Alevilere atfedilen cogu soylemde muhattablarinin cehaletinden kaynaklaniyor, zira bir adam Hz Ali'yi takip ettigini iddia ederken Kuran'i gormezse orada bir sakatlik vardir, bu dusuncede olan tanidiklarim olmustu ama orf-adet arkasina saklanmaktalar genelde. Namaz konusu ise Hz ALi camide sehit edildi ise camiye gitmemek gibi bir mantik tamamen akil disi. Ve camisi olmayan bir Alevi koyu olacagini ben zannetmiyorum sahsen. Turkiye'de cesitli yonlendirmeler ile medya maymunluguna soyunan bazilari kendi inancsiz dusuncelerini Alevilik ile ozdeslestirmeye calistigindan insanlarda yanlis bazi dusunceler olusuyor. En basitinden Alevilerin one atttigi ehli beyt sevgisi ve Hz Ali sonrasi olaylara binaen turkiyede ben hic kimsenin alevi olsun sunni olsun cocuguna Muaviye ya da Yezid ismini koydugunu duymadim/gormedim/bilmiyorum.
Dinlerde ozellikle Islamda savas konusu ile ilgili olarak da bir ornek vermek istiyorum. Insanlarin televizyonlarda gordugunun aksine islami gruplarda silahli mucadele yada baska bir deyisle teroru mesru gorenlerin orani cok azdir, mesela Ingiltere're yakin zamanda El-Kaide baglantisi nedeniyle Amerika tarafindan tutuklanan Ebu Hamza yada Hook (kanca) diye bilinen imamin marjinal grubu bu ulkedeki muslumanlarin %5 ini bile temsil etmez ve diger Islami gruplar da (%95) her firsatta bu saldirgan fikirlerin kesinlikle Islamda tasvip edilmedigini hem resmi kanallara hemde cemaatlerine bildirmelerine ragmen Ingiltere hukumeti bunlari -acikca teroristce soylemlerine ragmen- serbestce kendi hallerine birakmaktadir.

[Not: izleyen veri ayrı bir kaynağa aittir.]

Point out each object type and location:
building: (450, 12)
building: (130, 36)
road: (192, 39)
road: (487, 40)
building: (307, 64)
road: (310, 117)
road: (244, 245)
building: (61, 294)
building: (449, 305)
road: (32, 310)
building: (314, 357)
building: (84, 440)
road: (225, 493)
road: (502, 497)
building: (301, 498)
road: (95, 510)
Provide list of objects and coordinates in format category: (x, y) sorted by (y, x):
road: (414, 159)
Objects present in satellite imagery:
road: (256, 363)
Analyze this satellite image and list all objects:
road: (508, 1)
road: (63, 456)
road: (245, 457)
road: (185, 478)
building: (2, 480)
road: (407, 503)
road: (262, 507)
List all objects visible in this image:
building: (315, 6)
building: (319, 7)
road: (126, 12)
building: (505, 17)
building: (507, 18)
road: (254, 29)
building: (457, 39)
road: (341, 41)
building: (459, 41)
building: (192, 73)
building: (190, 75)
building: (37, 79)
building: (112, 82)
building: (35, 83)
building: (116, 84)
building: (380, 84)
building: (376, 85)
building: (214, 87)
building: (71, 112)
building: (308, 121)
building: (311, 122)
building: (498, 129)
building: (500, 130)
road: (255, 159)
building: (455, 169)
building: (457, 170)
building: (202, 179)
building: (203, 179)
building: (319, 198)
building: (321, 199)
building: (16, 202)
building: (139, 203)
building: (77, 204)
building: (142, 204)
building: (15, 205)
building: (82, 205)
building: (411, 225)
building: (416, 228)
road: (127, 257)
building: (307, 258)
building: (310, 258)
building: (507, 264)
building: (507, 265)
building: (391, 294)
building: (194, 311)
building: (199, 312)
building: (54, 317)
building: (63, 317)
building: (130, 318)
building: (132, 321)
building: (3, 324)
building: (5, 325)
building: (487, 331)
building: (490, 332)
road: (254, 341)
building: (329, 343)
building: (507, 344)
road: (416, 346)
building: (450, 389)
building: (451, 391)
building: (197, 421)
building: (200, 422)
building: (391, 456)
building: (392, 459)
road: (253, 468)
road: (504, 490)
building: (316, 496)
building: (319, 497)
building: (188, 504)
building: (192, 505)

Simdi gelelim son boyutuna, burada arkadaslarin yazdigi gibi Hz suleyman(as) dan Hz Davut(as)'ye kadar cogu peygamber savasmistir. Ama ne zaman savasmistir? ne zmaan ki zulum dayanilmaz boyuta gelmis, ve ne zaman ki dusman acikca kendilerini oldurmeye baslamistir o zaman tamamiyle varlik mucadelesi icinde savasmislardir. Islam daki mesru olan savaslar da hep bu cerceve icinde olmuslardir. Islamdaki ve Yahudilikteki haksiz cana kiymanin cezasi kissasa kissastir bunu da ek olarak yazayim. ( bugun Amerika'da fiilen idam cezasi uygulaniyor cinayet suclarinda). Savas karsiti olarak Yehova Sahitleri inanc bazinda kesinlikle cana zarar veren bir fiile karsilar, saygim sonsuzdur; Lakin bir insanin, cemaatin, dinin zorda kaldiginda kendini savunma mekanizmasi kurmasi yada olusturmasi tamamiyle yaradilisin dogasindan gelen bir seydir ve bu perspektiften bakildiginda konunun daha net gorulecegini dusunuyorum.